Source information section start
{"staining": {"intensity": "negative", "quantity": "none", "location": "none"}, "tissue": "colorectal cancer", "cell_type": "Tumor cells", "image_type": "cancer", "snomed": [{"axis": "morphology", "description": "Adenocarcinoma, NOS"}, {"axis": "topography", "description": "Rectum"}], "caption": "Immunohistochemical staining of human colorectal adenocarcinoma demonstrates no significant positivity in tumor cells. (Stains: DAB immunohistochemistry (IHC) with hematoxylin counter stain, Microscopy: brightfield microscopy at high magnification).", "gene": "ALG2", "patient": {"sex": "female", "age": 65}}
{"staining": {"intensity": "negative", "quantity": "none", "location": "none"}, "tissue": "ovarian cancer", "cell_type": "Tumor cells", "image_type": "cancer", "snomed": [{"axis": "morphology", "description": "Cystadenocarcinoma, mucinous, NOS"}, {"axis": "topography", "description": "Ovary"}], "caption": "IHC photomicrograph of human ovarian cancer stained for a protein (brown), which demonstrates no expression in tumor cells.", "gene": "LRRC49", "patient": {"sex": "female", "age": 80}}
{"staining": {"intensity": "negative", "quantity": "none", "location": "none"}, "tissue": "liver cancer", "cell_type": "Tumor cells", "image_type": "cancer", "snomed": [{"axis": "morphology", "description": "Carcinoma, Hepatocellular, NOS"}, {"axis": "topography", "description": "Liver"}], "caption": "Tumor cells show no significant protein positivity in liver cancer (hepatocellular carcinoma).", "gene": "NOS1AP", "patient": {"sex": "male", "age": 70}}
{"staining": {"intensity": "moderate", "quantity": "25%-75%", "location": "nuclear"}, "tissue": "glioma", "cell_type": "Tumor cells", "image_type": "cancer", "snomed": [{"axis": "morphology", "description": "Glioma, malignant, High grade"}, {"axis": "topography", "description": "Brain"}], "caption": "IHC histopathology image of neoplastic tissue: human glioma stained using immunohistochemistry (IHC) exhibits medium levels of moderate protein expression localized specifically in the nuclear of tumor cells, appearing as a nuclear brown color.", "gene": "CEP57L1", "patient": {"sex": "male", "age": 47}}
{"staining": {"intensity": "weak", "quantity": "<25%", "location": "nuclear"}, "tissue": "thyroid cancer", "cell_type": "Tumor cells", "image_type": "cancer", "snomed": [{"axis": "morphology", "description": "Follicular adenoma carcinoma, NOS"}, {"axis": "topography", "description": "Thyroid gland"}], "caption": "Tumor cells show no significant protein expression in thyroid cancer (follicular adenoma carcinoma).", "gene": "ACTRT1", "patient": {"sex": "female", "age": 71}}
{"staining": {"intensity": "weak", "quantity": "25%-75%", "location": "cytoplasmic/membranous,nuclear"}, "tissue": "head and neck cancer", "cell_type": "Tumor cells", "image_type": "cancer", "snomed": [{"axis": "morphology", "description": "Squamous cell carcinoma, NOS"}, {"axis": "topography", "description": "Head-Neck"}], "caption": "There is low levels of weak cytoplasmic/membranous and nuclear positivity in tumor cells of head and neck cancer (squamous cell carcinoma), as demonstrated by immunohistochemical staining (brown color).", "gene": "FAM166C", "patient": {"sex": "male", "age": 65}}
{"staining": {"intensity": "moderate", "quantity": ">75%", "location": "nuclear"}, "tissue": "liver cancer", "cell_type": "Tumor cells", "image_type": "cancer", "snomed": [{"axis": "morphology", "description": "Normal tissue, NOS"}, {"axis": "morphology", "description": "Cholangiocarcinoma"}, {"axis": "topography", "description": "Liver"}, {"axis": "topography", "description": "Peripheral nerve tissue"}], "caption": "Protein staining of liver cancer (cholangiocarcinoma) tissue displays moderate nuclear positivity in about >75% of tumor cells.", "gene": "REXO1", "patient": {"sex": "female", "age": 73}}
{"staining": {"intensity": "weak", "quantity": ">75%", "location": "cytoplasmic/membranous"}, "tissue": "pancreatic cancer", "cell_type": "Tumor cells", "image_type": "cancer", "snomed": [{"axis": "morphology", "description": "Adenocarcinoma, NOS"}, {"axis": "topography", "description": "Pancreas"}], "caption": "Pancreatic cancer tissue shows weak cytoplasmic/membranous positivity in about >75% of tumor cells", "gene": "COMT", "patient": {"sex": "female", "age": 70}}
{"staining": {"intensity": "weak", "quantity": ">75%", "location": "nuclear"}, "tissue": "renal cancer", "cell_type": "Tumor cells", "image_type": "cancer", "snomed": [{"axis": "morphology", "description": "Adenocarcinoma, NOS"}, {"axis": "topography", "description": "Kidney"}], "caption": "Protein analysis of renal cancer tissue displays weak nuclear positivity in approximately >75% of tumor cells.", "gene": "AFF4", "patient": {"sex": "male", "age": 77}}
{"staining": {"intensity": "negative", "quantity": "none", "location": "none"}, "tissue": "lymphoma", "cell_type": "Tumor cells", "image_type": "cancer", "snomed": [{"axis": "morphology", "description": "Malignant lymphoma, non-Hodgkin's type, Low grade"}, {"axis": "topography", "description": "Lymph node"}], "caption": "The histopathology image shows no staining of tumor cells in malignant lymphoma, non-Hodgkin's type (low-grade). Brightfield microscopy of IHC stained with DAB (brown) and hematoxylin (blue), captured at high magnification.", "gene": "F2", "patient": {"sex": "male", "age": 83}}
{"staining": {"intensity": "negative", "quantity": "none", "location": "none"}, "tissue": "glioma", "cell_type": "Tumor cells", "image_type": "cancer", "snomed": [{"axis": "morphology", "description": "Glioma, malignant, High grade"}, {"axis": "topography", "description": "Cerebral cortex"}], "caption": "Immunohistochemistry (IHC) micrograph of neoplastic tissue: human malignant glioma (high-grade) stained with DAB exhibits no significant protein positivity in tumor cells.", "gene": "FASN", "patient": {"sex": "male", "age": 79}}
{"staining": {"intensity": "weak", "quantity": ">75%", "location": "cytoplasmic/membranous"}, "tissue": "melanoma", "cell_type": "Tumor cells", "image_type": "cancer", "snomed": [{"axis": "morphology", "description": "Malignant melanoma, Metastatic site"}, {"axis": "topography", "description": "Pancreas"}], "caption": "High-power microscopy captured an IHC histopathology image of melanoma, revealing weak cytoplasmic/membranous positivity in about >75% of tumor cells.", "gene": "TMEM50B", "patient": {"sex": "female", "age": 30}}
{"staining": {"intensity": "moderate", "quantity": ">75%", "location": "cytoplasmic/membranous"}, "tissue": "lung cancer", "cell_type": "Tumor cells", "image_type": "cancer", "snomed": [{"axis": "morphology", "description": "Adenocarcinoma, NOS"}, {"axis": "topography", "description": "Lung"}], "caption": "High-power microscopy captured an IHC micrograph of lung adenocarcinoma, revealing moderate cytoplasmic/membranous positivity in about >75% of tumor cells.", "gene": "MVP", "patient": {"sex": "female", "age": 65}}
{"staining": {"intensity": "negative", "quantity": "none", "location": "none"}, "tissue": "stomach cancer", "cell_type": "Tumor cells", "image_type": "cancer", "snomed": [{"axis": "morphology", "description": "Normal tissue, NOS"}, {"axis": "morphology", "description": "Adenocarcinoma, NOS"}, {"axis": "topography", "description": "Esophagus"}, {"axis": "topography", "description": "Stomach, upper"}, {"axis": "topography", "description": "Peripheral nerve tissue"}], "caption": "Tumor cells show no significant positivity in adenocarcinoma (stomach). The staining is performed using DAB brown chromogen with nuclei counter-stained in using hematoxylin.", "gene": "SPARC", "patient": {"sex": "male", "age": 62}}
Source information section end
• **Work order**
Now copy each line of the entries that mentions "power".

• **Answer to the problem**
{"staining": {"intensity": "weak", "quantity": ">75%", "location": "cytoplasmic/membranous"}, "tissue": "melanoma", "cell_type": "Tumor cells", "image_type": "cancer", "snomed": [{"axis": "morphology", "description": "Malignant melanoma, Metastatic site"}, {"axis": "topography", "description": "Pancreas"}], "caption": "High-power microscopy captured an IHC histopathology image of melanoma, revealing weak cytoplasmic/membranous positivity in about >75% of tumor cells.", "gene": "TMEM50B", "patient": {"sex": "female", "age": 30}}
{"staining": {"intensity": "moderate", "quantity": ">75%", "location": "cytoplasmic/membranous"}, "tissue": "lung cancer", "cell_type": "Tumor cells", "image_type": "cancer", "snomed": [{"axis": "morphology", "description": "Adenocarcinoma, NOS"}, {"axis": "topography", "description": "Lung"}], "caption": "High-power microscopy captured an IHC micrograph of lung adenocarcinoma, revealing moderate cytoplasmic/membranous positivity in about >75% of tumor cells.", "gene": "MVP", "patient": {"sex": "female", "age": 65}}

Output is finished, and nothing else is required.